As it is known that the behaviour of lesions will vary depending on localised conditions,26 it was expected that the proportion of dentists perceiving bitewings to be very valuable for assessing caries progression would have been higher than in 1987. However, the percentage was actually lower. Whether this could be due to the perceived rapid rate of progression of lesions amongst this high-risk population or to patterns of child dental attendance in Glasgow is unknown.

Conclusions

The study found that less than half the dentists in Glasgow stated that they always carried out a caries risk assessment for their child patients, even although the procedure was recommended in a SIGN guideline in 2000. Similarly, in relation to radiological safety issues, it would appear that some dentists are not complying with recent guidelines and regulations. Thus, the study raises important issues associated with the dissemination and implementation of guidelines and regulations which require to be addressed.

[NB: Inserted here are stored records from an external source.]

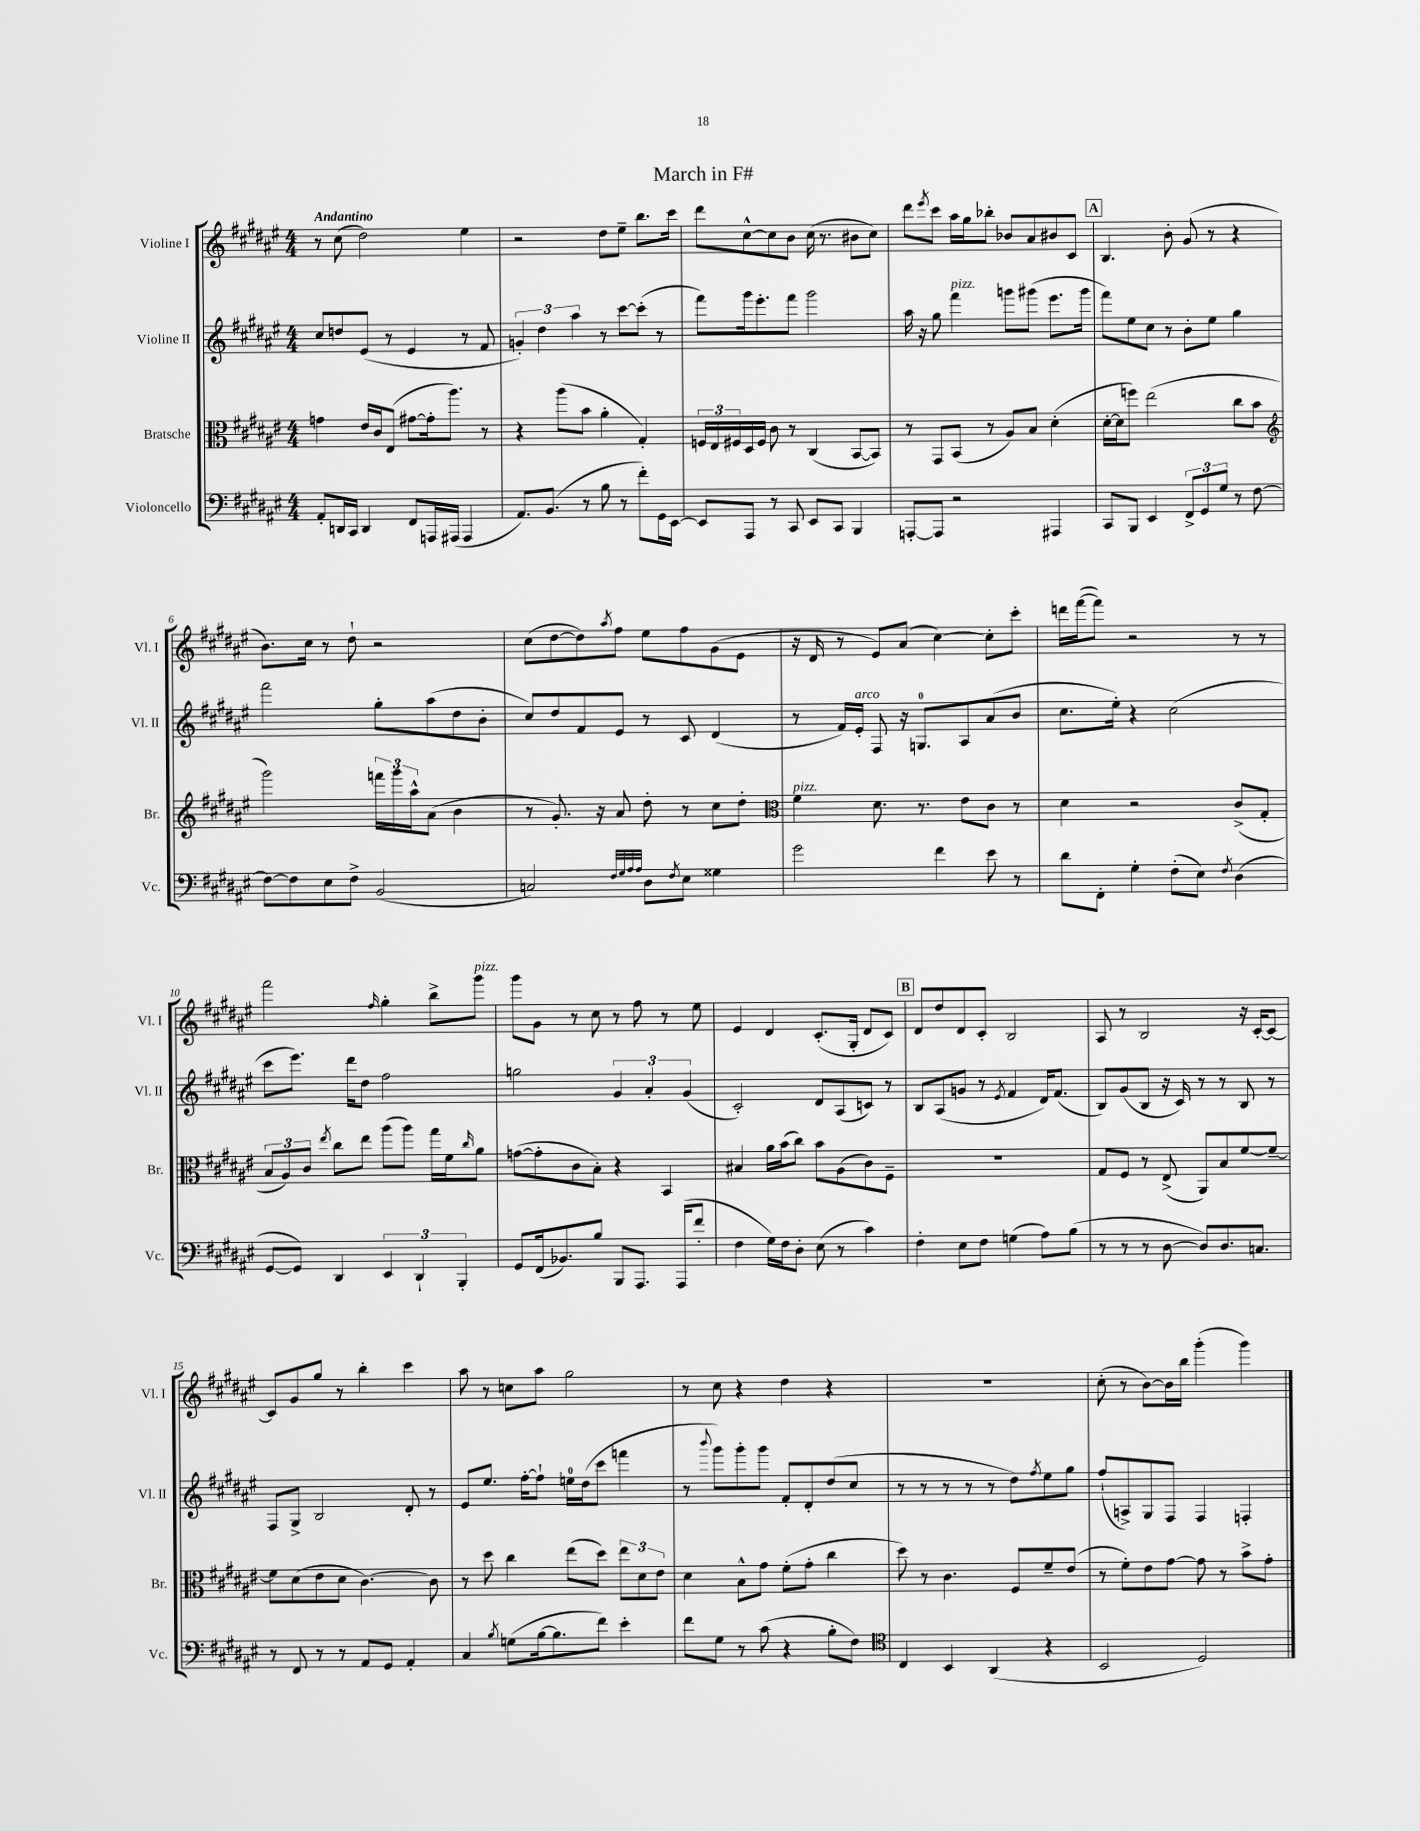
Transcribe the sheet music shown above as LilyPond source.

\header { title = "March in F#" }
<<
\new StaffGroup <<
\new Staff = "s0" \with { instrumentName = "Violine I" shortInstrumentName = "Vl. I" } {
    \clef treble \key fis \major \numericTimeSignature \time 4/4 \tempo "Andantino"
    r8 cis''8( dis''2) eis''4 |
    r2 dis''8 eis''8-- b''8. cis'''16 |
    dis'''8 cis''8~-^ cis''8 b'8 cis''16( r8. bis'8 cis''8) |
    dis'''8 \acciaccatura { eis'''8 } cis'''8 ais''16 gis''16 bes''8-. bes'8 ais'8 bis'8 cis'8 |
    \mark \markup { \box "A" } b4. b'8-. gis'8( r8 r4 |
    b'8.) cis''16 r8 dis''8-! r2 |
    cis''8( dis''8~ dis''8) \acciaccatura { ais''8 } fis''8 eis''8 fis''8 gis'8( eis'8 |
    r16 dis'16 r8 eis'8) ais'8( cis''4~) cis''8-. cis'''8-. |
    d'''16 fis'''16~( fis'''8) r2 r8 r8 |
    fis'''2 \grace { fis''16 } gis''4-. b''8-> gis'''8^\markup { \italic "pizz." } |
    gis'''8 gis'8 r8 cis''8 r8 fis''8 r8 eis''8 |
    eis'4 dis'4 cis'8.-.( gis16-. dis'8 cis'8) |
    \mark \markup { \box "B" } dis'8 dis''8 dis'8 cis'8-. b2 |
    ais8 r8 b2 r16 cis'16~-. cis'8~ |
    cis'8 gis'8 gis''8 r8 b''4-. cis'''4 |
    ais''8 r8 c''8 ais''8 gis''2 |
    r8 cis''8 r4 dis''4 r4 |
    R1 |
    cis''8-.( r8 b'8~) b'16 b''16 gis'''4-.( gis'''4) \bar "|." |
}
\new Staff = "s1" \with { instrumentName = "Violine II" shortInstrumentName = "Vl. II" } {
    \clef treble \key fis \major \numericTimeSignature \time 4/4
    cis''8 d''8 eis'8( r8 eis'4 r8 fis'8 |
    \tuplet 3/2 { g'4-.) dis''4 ais''4 } r8 cis'''8~ cis'''8-.( r8 |
    fis'''8) gis'''16 eis'''8.-. fis'''8 gis'''2 |
    ais''16 r16 gis''8 fis'''4^\markup { \italic "pizz." } g'''8 gis'''8( eis'''8. gis'''16 |
    \mark \markup { \box "A" } fis'''8) eis''8 cis''8 r8 b'8-. eis''8 gis''4 |
    fis'''2 gis''8-. ais''8( dis''8 b'8-. |
    cis''8) dis''8 fis'8 eis'8 r8 cis'8 dis'4( |
    r8 fis'16) eis'16-.^\markup { \italic "arco" } fis8 r16 g8.-0 ais8 ais'8( b'8 |
    cis''8. eis''16-.) r4 cis''2( |
    cis'''8 eis'''8.) dis'''16 dis''8 fis''2 |
    g''2 \tuplet 3/2 { gis'4 ais'4-. gis'4( } |
    cis'2-.) dis'8 ais8( c'8) r8 |
    \mark \markup { \box "B" } b8 ais8( g'8 r8 \acciaccatura { eis'8 } fis'4 dis'16) fis'8.( |
    b8) gis'8( b8 r16 cis'16) r8 r8 b8 r8 |
    fis8 gis8-> b2 dis'8-. r8 |
    eis'8 eis''8. fis''16~-. fis''8-! e''16-0 dis''16( cis'''8 f'''4 |
    r8 \appoggiatura { b'''8 } gis'''8) gis'''8-. gis'''8 fis'8-. dis'8-. dis''8( cis''8 |
    r8 r8 r8 r8 r8 dis''8) \acciaccatura { fis''8 } eis''8 gis''8 |
    fis''8-!( a8->) gis8 fis8 fis4 f4-. \bar "|." |
}
\new Staff = "s2" \with { instrumentName = "Bratsche" shortInstrumentName = "Br." } {
    \clef alto \key fis \major \numericTimeSignature \time 4/4
    g'4 eis'16 cis'16 eis8( gis'8~ gis'16-. ais''8.) r8 |
    r4 ais''8( b'8 ais'4-. gis4-.) |
    \tuplet 3/2 { f16 eis16 fis16 } dis16 fis16 cis'8 r8 cis4( b,8~ b,8) |
    r8 gis,8 b,8( r8 ais8) b8 dis'4-.( |
    \mark \markup { \box "A" } dis'16~-. dis'16 f''8) eis''2( cis''8 b'8 |
    \clef treble gis'''2) \tuplet 3/2 { f'''16 gis'''16 ais''16-^ } ais'8( b'4 |
    r8 gis'8.-.) r16 ais'8 dis''8-. r8 cis''8 dis''8-. |
    \clef alto fis'4^\markup { \italic "pizz." } dis'8. r8. eis'8 cis'8 r8 |
    dis'4 r2 cis'8->( gis8-. |
    \tuplet 3/2 { b8 ais8) cis'8 } \acciaccatura { eis''8 } cis''8 eis''8 ais''8( ais''8) gis''16 fis'16 \grace { cis''16 } ais'8 |
    g'8~( g'8-. cis'8 b8-.) r4 b,4 |
    bis4 ais'16 b'16( cis''8) b'8 ais8( cis'8) fis8-- |
    \mark \markup { \box "B" } R1 |
    gis8 fis8 r8 eis8->( ais,8) b8 fis'8~ fis'8~-- |
    fis'8 dis'8( eis'8 dis'8 cis'4.~) cis'8 |
    r8 dis''8 cis''4 eis''8( dis''8) \tuplet 3/2 { eis''8 dis'8 eis'8 } |
    dis'4 b8-^ gis'8 fis'8-.( gis'8-. cis''4 |
    dis''8) r8 cis'4. fis8 fis'8-- eis'8( |
    r8 fis'8-.) eis'8 gis'8~ gis'8 r8 b'8-> gis'8-. \bar "|." |
}
\new Staff = "s3" \with { instrumentName = "Violoncello" shortInstrumentName = "Vc." } {
    \clef bass \key fis \major \numericTimeSignature \time 4/4
    ais,8-. d,16 cis,16 d,4 fis,8 a,,16 ais,,16( ais,,4 |
    ais,8.) b,8.( r8 b8 r8 fis'8-.) gis,16 eis,16~ |
    eis,8 ais,,8 r8 cis,8 eis,8 cis,8 b,,4 |
    a,,8~-. a,,8 r2 ais,,4 |
    \mark \markup { \box "A" } cis,8 b,,8 eis,4 \tuplet 3/2 { fis,8-> gis,8 gis8 } r8 fis8~ |
    fis8~ fis8 eis8 fis8-> b,2( |
    c2) \grace { fis32 gis32 ais32 ais32 } dis8 \acciaccatura { fis8 } eis8 gisis4 |
    gis'2 fis'4 eis'8 r8 |
    dis'8 fis,8-. gis4-. fis8-.( eis8) \acciaccatura { fis8 } dis4( |
    gis,8~ gis,8) dis,4 \tuplet 3/2 { eis,4 dis,4-! b,,4-. } |
    gis,8 fis,16( bes,8.) b8 b,,8 ais,,8. ais,,16( fis'8-. |
    fis4 gis16) fis16 dis8-. eis8( r8 cis'4) |
    \mark \markup { \box "B" } fis4-. eis8 fis8 g4( ais8) b8( |
    r8 r8 r8 dis8~ dis8) dis8. c8. |
    r8 fis,8 r8 r8 ais,8 gis,8 ais,4-. |
    cis4 \acciaccatura { b8 } g8( b16~ b8. fis'8) eis'4-. |
    fis'8 gis8 r8 cis'8( r4 b8-. fis8) |
    \clef tenor cis4 b,4 ais,4( r4 |
    b,2 dis2) \bar "|." |
}
>>
>>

It is recognised that the potential risks and benefits of ionising radiation must be considered when contemplating the use of dental radiography and that use of caries-risk assessment procedures can help with the decision-making process. However, this study found that the proportion of children having bitewing radiographs was very low in a high caries-risk area, thus raising questions concerning the current management of child patients with early caries lesions. Further research is required to explore these issues further.